Confessions of a chundergraduate

Confessions of Nottingham students most sickening stories


Student’s sick has been big news lately, but here at features we’re more interested in the important stuff.

We hit Uni Park to talk vomit in carrier bags, Cav’s JCR, Ocean mishaps and the ultimate place to tactical chunder (the shower apparently). Be warned; it got messy.

 

Sam, 1st year Economics

Confession: “My mate threw up over all his clothes, he just gave up and threw up into his wardrobe”

Chunder Control: 8/10. To be fair to this guy’s mate at least it was in a confined space.

Grim rating: 6/10. Pretty grim, boy’s gonna be reeking of vom for weeks.

 

Jack, 1st year Natural Sciences

Confession: Jack tells us “yeah she threw up 4 times in Ocean all over the carpet, then again in the taxi, and then at home too”

Chunder control: 1/10. Those are some waves none of us are keen to ride, although top effort for not getting kicked out by the Hoe.

Grim rating: 5/10.  That carpet has just been replaced, have a bit more respect!

 

Matt, 1st year Natural Sciences

Confession:  “I  know someone who just left a Tesco bag of their own sick in Cav’s JCR and just walked away”
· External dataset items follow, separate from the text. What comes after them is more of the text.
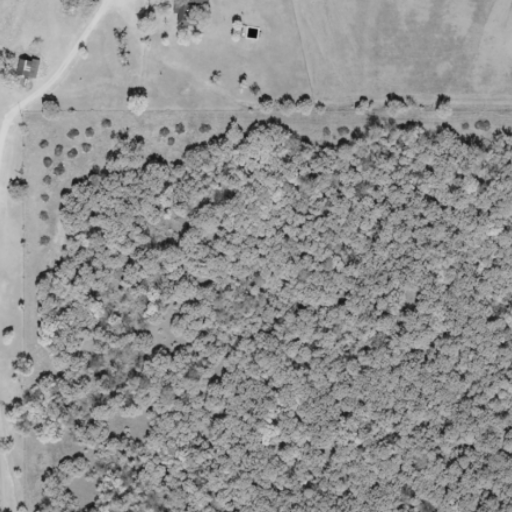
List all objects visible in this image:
building: (187, 12)
building: (27, 69)
road: (309, 76)
road: (3, 237)
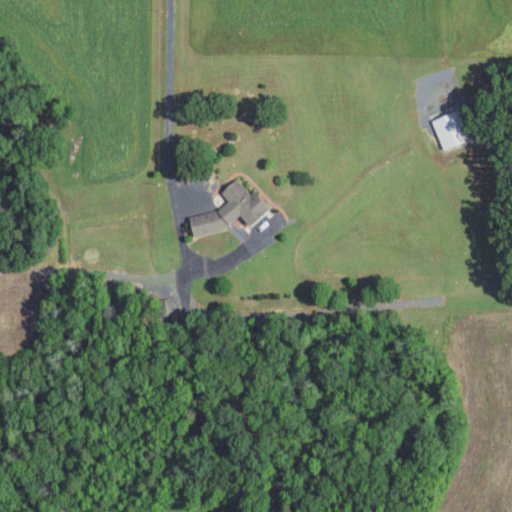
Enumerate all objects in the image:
road: (168, 119)
building: (446, 128)
building: (226, 209)
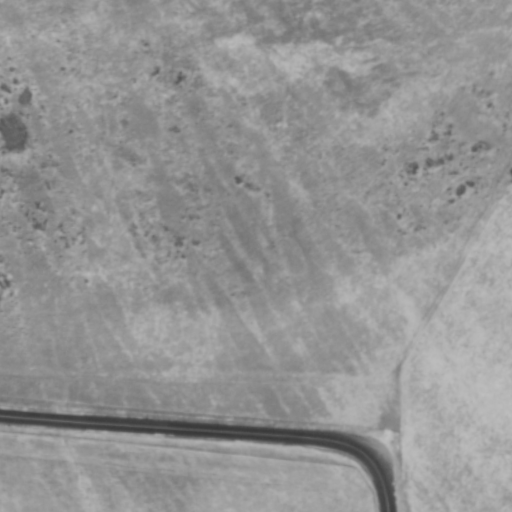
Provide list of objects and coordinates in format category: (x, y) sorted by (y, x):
road: (215, 431)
Chunder control: 10/10. Elegant as fuck.

Grim rating: 8/10. Standard Cav.

 

Chris, 2nd year Law student

Confession:  “We attempted a Centurion in Freshers (1 shot of beer every minute for 100 minutes) and I got completely fucked and passed out in the JCR. I couldn’t even see the card scanner to get back into my room so I just threw my wallet at it whilst throwing up around me. Everywhere, the sick was everywhere. Afterwards I threw up in my sink too”

Chunder Control: 1/10. By the sounds of it the chunder was everywhere, just everywhere but we give Chris the centurion 1/10 for his belated sink effort.

Grim rating: 9/10. Standard overestimation of drinking ability whilst ensuring his hall got to share the stench of his messiness for weeks to come.

 

Krish, 3rd year English student

Confession:  “Basically we were playing a Harry Potter drinking game and things got a bit out of hand. I ended up throwing up in my bed instead of going out. Safe to say I didn’t  Slytherin-to bed that night”

Chunder control: 2/10. Throwing up on oneself is the lowest form of self  control.

Grim rating: 7/10. Making a sick pit out of your bed is no fun for anyone.

 

Aaron, 1st year Economics

Confession: “I threw up on myself in the shower. I felt cleansed both internally and externally”

Chunder Control: 10/10. We feel if you’re going to throw up anywhere, this is the place.

Grim rating: 2/10. Not the freshest shower you’ll ever experience but nonetheless a “cleansing” experience.